E se os testes ferraram com a vida de April, o mesmo não se pode dizer de Alex. O médico conseguiu que sua dedicação aos pacientes fosse reconhecida, e foi bacana saber que o Hopkins quer ele. Levantou a moral dele, algo que sempre é bacana, ainda mais em se tratando do Karev. E foi legal ver a interação dele com o Chief, que ensinou ele a se posicionar nessas ocasiões, barganhando sempre que possível. Fiquei super feliz por ele, queria ter dado o abraço que a Yang deu nele – Yang abraçando pessoas? Tudo em nome da nostalgia!

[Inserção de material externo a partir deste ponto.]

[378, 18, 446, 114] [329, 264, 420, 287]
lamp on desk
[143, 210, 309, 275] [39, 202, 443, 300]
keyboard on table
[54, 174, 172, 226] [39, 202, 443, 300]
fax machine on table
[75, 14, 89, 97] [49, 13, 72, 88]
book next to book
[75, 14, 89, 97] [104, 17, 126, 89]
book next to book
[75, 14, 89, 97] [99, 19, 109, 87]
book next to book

Achei compreensível a reação da Arizona, gritando e acusando Alex, afinal ela é uma das grandes responsáveis por ele ter se tornado o profissional que é atualmente, e na Pediatria. E a loira tá super sensível por causa de todo o drama envolvendo seu amigo, que está em uma situação irremediável. Foi de cortar o coração ver Arizona tendo que lidar com tudo aquilo, numa fase tão feliz para ela, após superar todo o trauma vivido com o acidente de Callie – que estará sempre ali pra mulher, que lindo!

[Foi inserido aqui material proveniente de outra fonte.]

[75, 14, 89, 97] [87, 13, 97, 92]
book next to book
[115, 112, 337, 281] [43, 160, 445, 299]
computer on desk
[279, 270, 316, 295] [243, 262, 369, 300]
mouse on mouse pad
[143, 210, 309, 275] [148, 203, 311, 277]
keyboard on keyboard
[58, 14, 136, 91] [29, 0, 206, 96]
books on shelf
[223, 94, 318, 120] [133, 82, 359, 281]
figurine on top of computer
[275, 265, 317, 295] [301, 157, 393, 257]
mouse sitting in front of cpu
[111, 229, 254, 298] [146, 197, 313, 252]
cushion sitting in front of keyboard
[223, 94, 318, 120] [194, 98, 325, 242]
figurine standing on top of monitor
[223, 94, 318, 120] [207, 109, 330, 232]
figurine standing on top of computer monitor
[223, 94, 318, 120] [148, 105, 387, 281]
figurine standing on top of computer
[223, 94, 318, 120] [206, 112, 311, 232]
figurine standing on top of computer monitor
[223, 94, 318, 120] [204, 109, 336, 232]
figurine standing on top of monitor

Mer resolveu ir para Boston – e em dia de season finale de Fringe, só consigo pensar num encontro dela com a Fringe Division -, colocando a família sobre sua vontade de permanecer em Seattle, especialmente por Yang – ainda que Lexie também tenha entrado na ciranda. Cortou um pouquinho meu coração quando Yang disse que Owe era a “person” dela, mas compreendo a médica e todo o esforço que ela estava fazendo para decidir seu futuro. No final das contas, Mer resolveu priorizar sua relação com Derek, que tem uma ótima proposta em Boston, e poderia voltar a pesquisar a cura para o Alzheimer. Isso pesou na decisão, sem dúvida.

E Yang surpreendeu a todos. Porque quando parecia que ela estava atrás da reconciliação com Owen – com direito à sexo e tudo – ela simplesmente anunciou que estava de partida. Mayo ganhou, e a Dra. Yang está de partida. E não estão todos eles? Quem fica, ficará com um quadro praticamente branco, e muita dor no coração. Que o diga Hunt.

Mas nem só de decisões profissionais é feito esse final de temporada. Também há algumas decisões amorosas que devem ser tomadas antes do apagar das luzes. Miranda não entende direito os propósitos de Ben, e acaba dando showzinho da sala de operação, sob os olhares de Der e Mer. Praticamente jogou as palavras cruzadas de Ben no chão e sapateou. O que ela não sabia é que as cruzadinhas eram um pedido de casamento. Deu peninha do anestesista. Bailey se produziu toda para dizer o sim – junto com o pedido de desculpas – mas aí tinha outra decisão na jogada (sim, daquelas profissionais) e as coisas já não eram tão simples assim.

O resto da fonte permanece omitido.